■ Task instructions
The needed output is the run of lines below from the one containing "PHYSICS LINKS" through the one containing "are encouraged and", copied exactly and free of pictures.

■ Dataset entries
>>>>

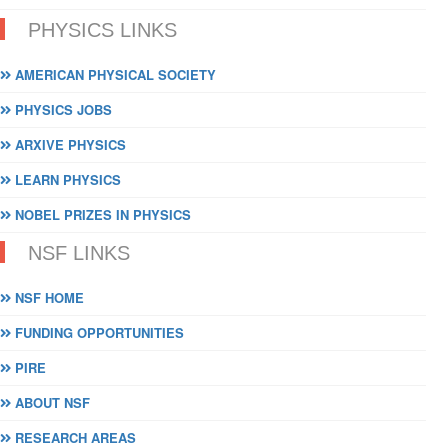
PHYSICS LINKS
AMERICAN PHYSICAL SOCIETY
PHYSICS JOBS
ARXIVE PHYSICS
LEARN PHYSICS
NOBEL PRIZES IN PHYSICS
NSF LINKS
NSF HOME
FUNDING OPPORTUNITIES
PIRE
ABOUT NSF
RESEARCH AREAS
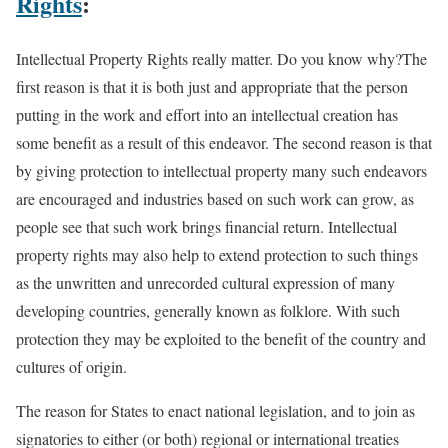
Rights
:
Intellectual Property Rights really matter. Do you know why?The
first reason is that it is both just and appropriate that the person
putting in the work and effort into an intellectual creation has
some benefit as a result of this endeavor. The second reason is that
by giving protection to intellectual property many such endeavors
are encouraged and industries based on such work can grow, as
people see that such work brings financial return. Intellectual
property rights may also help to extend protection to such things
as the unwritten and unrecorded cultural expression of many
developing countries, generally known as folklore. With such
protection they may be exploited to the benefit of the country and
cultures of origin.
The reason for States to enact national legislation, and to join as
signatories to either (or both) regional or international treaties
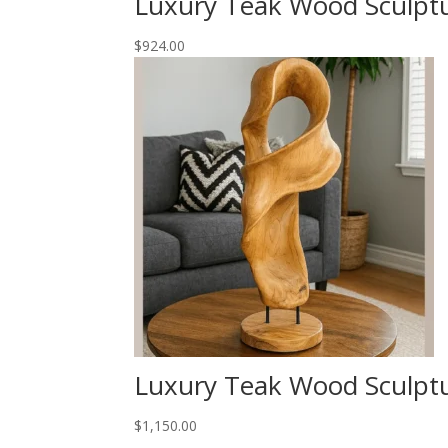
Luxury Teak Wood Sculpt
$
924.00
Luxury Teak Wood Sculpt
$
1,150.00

<<<<
>>>>

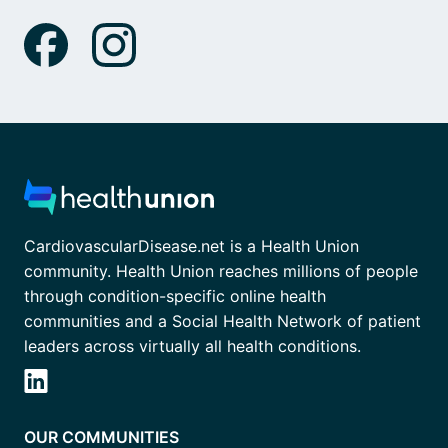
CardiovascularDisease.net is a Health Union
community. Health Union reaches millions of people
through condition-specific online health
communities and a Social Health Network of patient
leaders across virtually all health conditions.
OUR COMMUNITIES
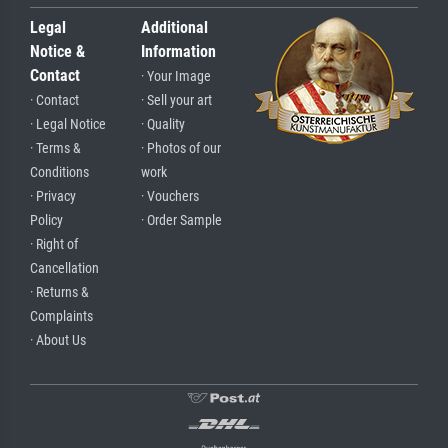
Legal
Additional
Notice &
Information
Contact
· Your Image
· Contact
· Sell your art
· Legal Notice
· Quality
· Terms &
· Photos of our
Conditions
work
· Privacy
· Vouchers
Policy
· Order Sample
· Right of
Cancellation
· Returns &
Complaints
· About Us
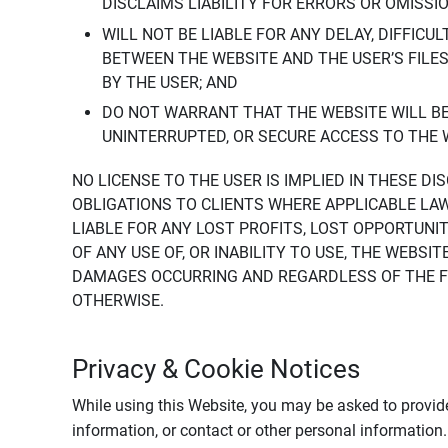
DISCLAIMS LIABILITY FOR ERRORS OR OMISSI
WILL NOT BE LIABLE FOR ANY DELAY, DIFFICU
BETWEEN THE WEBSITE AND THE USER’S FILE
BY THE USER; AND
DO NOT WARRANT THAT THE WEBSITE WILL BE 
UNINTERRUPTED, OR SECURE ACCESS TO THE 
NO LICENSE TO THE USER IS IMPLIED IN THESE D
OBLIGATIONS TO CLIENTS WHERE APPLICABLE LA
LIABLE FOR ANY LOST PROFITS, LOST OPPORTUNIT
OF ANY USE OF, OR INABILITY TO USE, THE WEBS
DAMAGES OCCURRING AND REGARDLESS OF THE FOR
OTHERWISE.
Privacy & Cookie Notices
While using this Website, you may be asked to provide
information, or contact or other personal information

<<<<

■ Response below
PHYSICS LINKS
AMERICAN PHYSICAL SOCIETY
PHYSICS JOBS
ARXIVE PHYSICS
LEARN PHYSICS
NOBEL PRIZES IN PHYSICS
NSF LINKS
NSF HOME
FUNDING OPPORTUNITIES
PIRE
ABOUT NSF
RESEARCH AREAS
Rights
:
Intellectual Property Rights really matter. Do you know why?The
first reason is that it is both just and appropriate that the person
putting in the work and effort into an intellectual creation has
some benefit as a result of this endeavor. The second reason is that
by giving protection to intellectual property many such endeavors
are encouraged and industries based on such work can grow, as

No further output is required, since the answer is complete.